HISTOIRES ÉTRANGES : LA VILLE FUNÉRAIRE

何かが奇妙な物語 墓標の町 – Japon – 2020
Genre : Horreur
Auteur : Kaoru Sawada, Junji Ito
Nombre de pages : 408
Éditeur : Mangetsu
Date de sortie : 15 avril 2026
LE PITCH
Quels sont les points communs entre un rêve sans fin, des funérailles démoniaques, un tunnel, ou une créature échouée sur une plage… C’est de l’esprit du maître de l’horreur Junji Ito que naissent ces univers fantastiques, qui viennent ici se décliner en prose sous la plume du scénariste en chef de l’anthologie animée Junji Ito’s Horror Collection.
Terreurs orales
Mangetsu poursuit son exploration de l’œuvre fascinante du maitre de l’horreur Junji Ito. Entre deux recueils de nouvelles anciennes ou inédites et surtout après l’artbook Tentation et l’auto-analyse Terroriser, l’éditeur propose de découvrir les adaptions en prose de certaines de ses histoires les plus effrayantes… des Histoires Étranges que l’on connait bien.
Etonnant, si le manga a largement l’habitude de piocher du coté de la littérature, papier ou en ligne, pour donner corps à certaines publications, le chemin inverse est tout de même nettement plus rare… voir limite inédit. Il fallait bien quelqu’un de la trempe de Junji Ito pour faire germer cette idée dans la tête d’un éditeur japonais comme la maison Gakken. L’étrangeté des récits du mangaka, leurs prolongements d’atmosphères héritées de grands noms comme Edogawa Rampo, Poe ou Lovecraft et leurs structures parfois très libres, presque insaisissables, les rapprochent effectivement bien souvent des sensations procurées par une nouvelle en prose. L’idée n’est pas totalement incongrue et il faut reconnaitre que l’auteur Kaoru Sawada, que l’on connait déjà pour son travail d’adaptation sur la série animée Junji Ito’s Horror Collection, réussit plutôt bien à retranscrire le style du modèle, où en tout cas à retrouver les particularités des histoires abordées. Le classique et délirant La Femme limace, l’absurde Le Cercueil avec ce satané Soïcho, le lovecraftien La Créature échouée, la relecture vampirique La Forêt de sang, ou le psychologiquement terrifiant La Chuchoteuse renaissent sous une nouvelle forme, familière mais à la fois légèrement nouvelle, peut-être plus épurée.
De vieilles histoires
Même si chaque texte est émaillé d’une ou deux planches héritées des versions d’origines, la narration se veut toujours économe et ne cherche pas vraiment à palier l’absence de complément visuel. Sawada retranscrit les faits et gestes, l’action et dresse vaguement quelques tableaux horrifiques, mais les descriptions manquent cruellement, donnant des airs de récits presque trop communs là où justement le graphisme de Ito transporte toujours le lecteur dans une horreur plus viscérale, plus dérangeante.
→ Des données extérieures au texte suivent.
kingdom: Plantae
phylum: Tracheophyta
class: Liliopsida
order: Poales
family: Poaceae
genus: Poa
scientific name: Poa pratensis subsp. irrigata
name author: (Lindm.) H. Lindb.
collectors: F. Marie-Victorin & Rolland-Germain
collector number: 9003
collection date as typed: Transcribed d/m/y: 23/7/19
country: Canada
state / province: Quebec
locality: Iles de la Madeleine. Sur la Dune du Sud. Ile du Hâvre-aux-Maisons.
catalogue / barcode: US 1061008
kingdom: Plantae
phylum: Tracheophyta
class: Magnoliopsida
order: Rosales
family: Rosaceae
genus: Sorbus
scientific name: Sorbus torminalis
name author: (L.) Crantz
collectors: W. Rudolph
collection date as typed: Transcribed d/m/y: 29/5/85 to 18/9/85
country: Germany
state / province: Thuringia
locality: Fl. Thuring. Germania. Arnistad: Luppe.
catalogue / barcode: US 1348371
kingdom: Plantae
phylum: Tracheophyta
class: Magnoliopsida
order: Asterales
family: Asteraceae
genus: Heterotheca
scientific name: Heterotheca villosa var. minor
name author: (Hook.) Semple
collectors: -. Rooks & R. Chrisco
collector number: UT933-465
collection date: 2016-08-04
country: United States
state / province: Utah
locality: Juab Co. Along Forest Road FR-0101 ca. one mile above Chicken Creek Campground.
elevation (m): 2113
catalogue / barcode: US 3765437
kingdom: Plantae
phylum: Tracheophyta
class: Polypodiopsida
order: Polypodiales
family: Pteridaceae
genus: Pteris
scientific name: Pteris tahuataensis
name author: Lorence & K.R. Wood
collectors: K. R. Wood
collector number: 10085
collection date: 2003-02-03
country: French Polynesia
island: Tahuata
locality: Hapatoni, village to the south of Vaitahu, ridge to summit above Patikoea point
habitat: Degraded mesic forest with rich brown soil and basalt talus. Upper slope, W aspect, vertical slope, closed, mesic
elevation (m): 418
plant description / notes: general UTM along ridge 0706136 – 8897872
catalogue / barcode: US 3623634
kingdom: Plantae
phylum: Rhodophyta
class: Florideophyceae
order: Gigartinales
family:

Il y suit à la trace les planches déjà connues, développe très brièvement quelques détails, mais ne va cependant jamais beaucoup plus loin. L’exemple le plus frappant est peut-être la novelisation d’Un rêve sans fin qui ouvre l’ouvrage, racontant comment le patient d’un hôpital à la sensation de passer de plus en plus de temps dans l’univers de ses rêves. En même temps que son corps se transforme, tel une évolution humaine sur des millénaires, lui se perd dans des existences séculaires et à même l’impression d’atteindre de nouveaux stades d’existence. Idée fascinante, Lovecraftienne en diable, rendu à l’image par les étranges métamorphoses physiques du personnage, mais que le texte ici n’ira jamais explorer plus avant se contentant d’une ou deux phrases assez brèves là où justement la forme littéraire promettait une plus grande évasion et une approche possible de l’immontrable.
Il y a un petit quelque-chose du rendez-vous manqué dans ces Histories étranges qui plutôt d’offrir un vrai nouveau regard sur des nouvelles que les amateurs connaissent déjà par cœur, se contente de les aborder avec des pincettes, comme pour ne pas les froisser et les trahir. Dommage c’est exactement ce que l’on espérait.